- [Problem description]:
Pictures don't belong in the copy; print all the records exactly.
Task inputs START
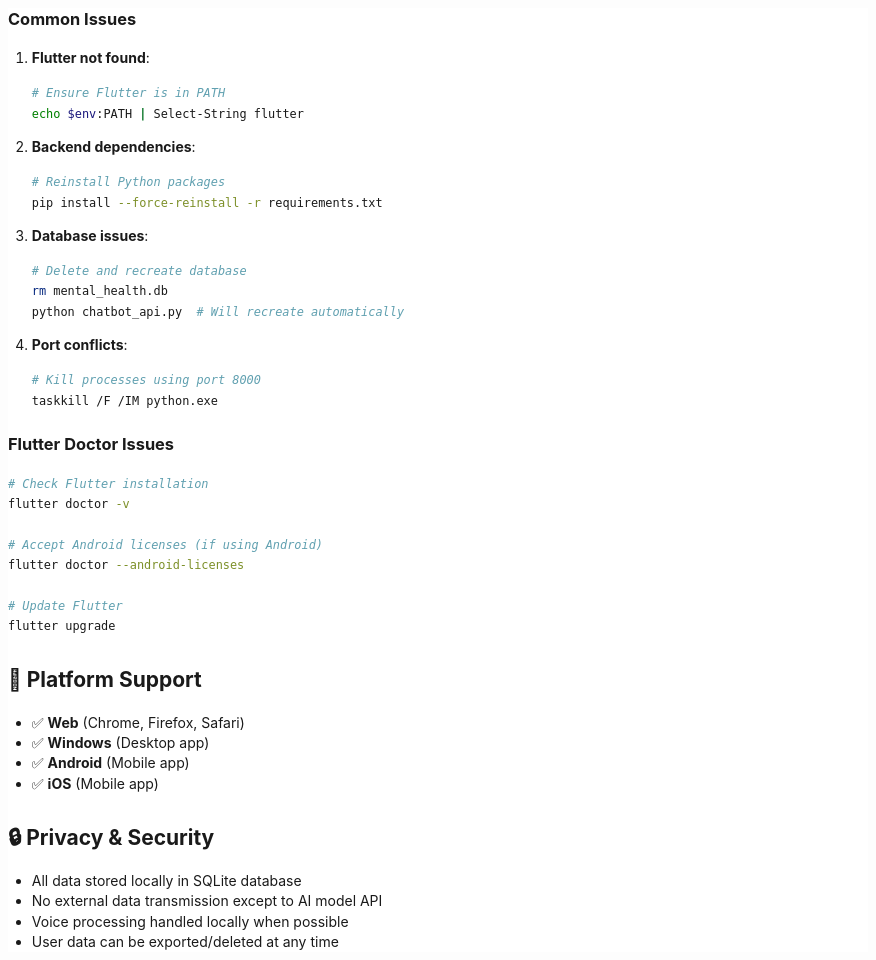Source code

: ### Common Issues

1. **Flutter not found**:
   ```bash
   # Ensure Flutter is in PATH
   echo $env:PATH | Select-String flutter
   ```

2. **Backend dependencies**:
   ```bash
   # Reinstall Python packages
   pip install --force-reinstall -r requirements.txt
   ```

3. **Database issues**:
   ```bash
   # Delete and recreate database
   rm mental_health.db
   python chatbot_api.py  # Will recreate automatically
   ```

4. **Port conflicts**:
   ```bash
   # Kill processes using port 8000
   taskkill /F /IM python.exe
   ```

### Flutter Doctor Issues

```bash
# Check Flutter installation
flutter doctor -v

# Accept Android licenses (if using Android)
flutter doctor --android-licenses

# Update Flutter
flutter upgrade
```

## 📱 Platform Support

- ✅ **Web** (Chrome, Firefox, Safari)
- ✅ **Windows** (Desktop app)
- ✅ **Android** (Mobile app)
- ✅ **iOS** (Mobile app)

## 🔒 Privacy & Security

- All data stored locally in SQLite database
- No external data transmission except to AI model API
- Voice processing handled locally when possible
- User data can be exported/deleted at any time
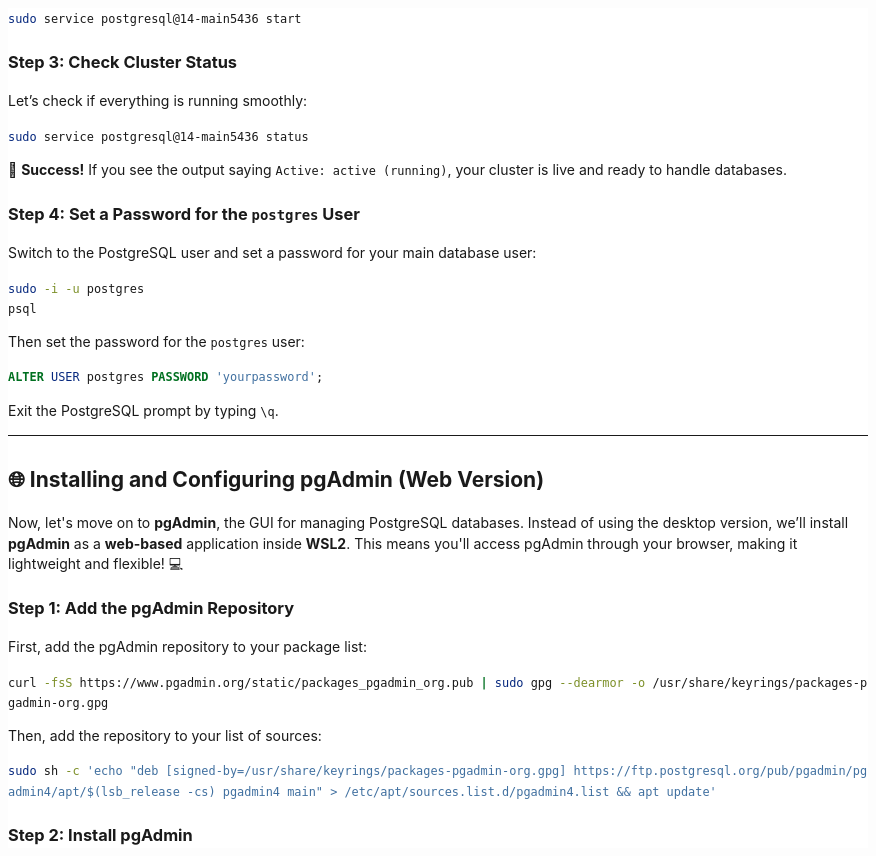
 ```bash
sudo service postgresql@14-main5436 start
```

### Step 3: Check Cluster Status

Let’s check if everything is running smoothly:

```bash
sudo service postgresql@14-main5436 status
```

🎉 **Success!** If you see the output saying `Active: active (running)`, your cluster is live and ready to handle databases.

### Step 4: Set a Password for the `postgres` User

Switch to the PostgreSQL user and set a password for your main database user:

```bash
sudo -i -u postgres
psql
```

Then set the password for the `postgres` user:

```sql
ALTER USER postgres PASSWORD 'yourpassword';
```

Exit the PostgreSQL prompt by typing `\q`.

---

## 🌐 **Installing and Configuring pgAdmin (Web Version)**

Now, let's move on to **pgAdmin**, the GUI for managing PostgreSQL databases. Instead of using the desktop version, we’ll install **pgAdmin** as a **web-based** application inside **WSL2**. This means you'll access pgAdmin through your browser, making it lightweight and flexible! 💻

### Step 1: Add the pgAdmin Repository

First, add the pgAdmin repository to your package list:

```bash
curl -fsS https://www.pgadmin.org/static/packages_pgadmin_org.pub | sudo gpg --dearmor -o /usr/share/keyrings/packages-pgadmin-org.gpg
```

Then, add the repository to your list of sources:

```bash
sudo sh -c 'echo "deb [signed-by=/usr/share/keyrings/packages-pgadmin-org.gpg] https://ftp.postgresql.org/pub/pgadmin/pgadmin4/apt/$(lsb_release -cs) pgadmin4 main" > /etc/apt/sources.list.d/pgadmin4.list && apt update'
```

### Step 2: Install pgAdmin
Task inputs END
- [Answer section]:
Source code

: ### Common Issues

1. **Flutter not found**:
   ```bash
   # Ensure Flutter is in PATH
   echo $env:PATH | Select-String flutter
   ```

2. **Backend dependencies**:
   ```bash
   # Reinstall Python packages
   pip install --force-reinstall -r requirements.txt
   ```

3. **Database issues**:
   ```bash
   # Delete and recreate database
   rm mental_health.db
   python chatbot_api.py  # Will recreate automatically
   ```

4. **Port conflicts**:
   ```bash
   # Kill processes using port 8000
   taskkill /F /IM python.exe
   ```

### Flutter Doctor Issues

```bash
# Check Flutter installation
flutter doctor -v

# Accept Android licenses (if using Android)
flutter doctor --android-licenses

# Update Flutter
flutter upgrade
```

## 📱 Platform Support

- ✅ **Web** (Chrome, Firefox, Safari)
- ✅ **Windows** (Desktop app)
- ✅ **Android** (Mobile app)
- ✅ **iOS** (Mobile app)

## 🔒 Privacy & Security

- All data stored locally in SQLite database
- No external data transmission except to AI model API
- Voice processing handled locally when possible
- User data can be exported/deleted at any time
 ```bash
sudo service postgresql@14-main5436 start
```

### Step 3: Check Cluster Status

Let’s check if everything is running smoothly:

```bash
sudo service postgresql@14-main5436 status
```

🎉 **Success!** If you see the output saying `Active: active (running)`, your cluster is live and ready to handle databases.

### Step 4: Set a Password for the `postgres` User

Switch to the PostgreSQL user and set a password for your main database user:

```bash
sudo -i -u postgres
psql
```

Then set the password for the `postgres` user:

```sql
ALTER USER postgres PASSWORD 'yourpassword';
```

Exit the PostgreSQL prompt by typing `\q`.

---

## 🌐 **Installing and Configuring pgAdmin (Web Version)**

Now, let's move on to **pgAdmin**, the GUI for managing PostgreSQL databases. Instead of using the desktop version, we’ll install **pgAdmin** as a **web-based** application inside **WSL2**. This means you'll access pgAdmin through your browser, making it lightweight and flexible! 💻

### Step 1: Add the pgAdmin Repository

First, add the pgAdmin repository to your package list:

```bash
curl -fsS https://www.pgadmin.org/static/packages_pgadmin_org.pub | sudo gpg --dearmor -o /usr/share/keyrings/packages-pgadmin-org.gpg
```

Then, add the repository to your list of sources:

```bash
sudo sh -c 'echo "deb [signed-by=/usr/share/keyrings/packages-pgadmin-org.gpg] https://ftp.postgresql.org/pub/pgadmin/pgadmin4/apt/$(lsb_release -cs) pgadmin4 main" > /etc/apt/sources.list.d/pgadmin4.list && apt update'
```

### Step 2: Install pgAdmin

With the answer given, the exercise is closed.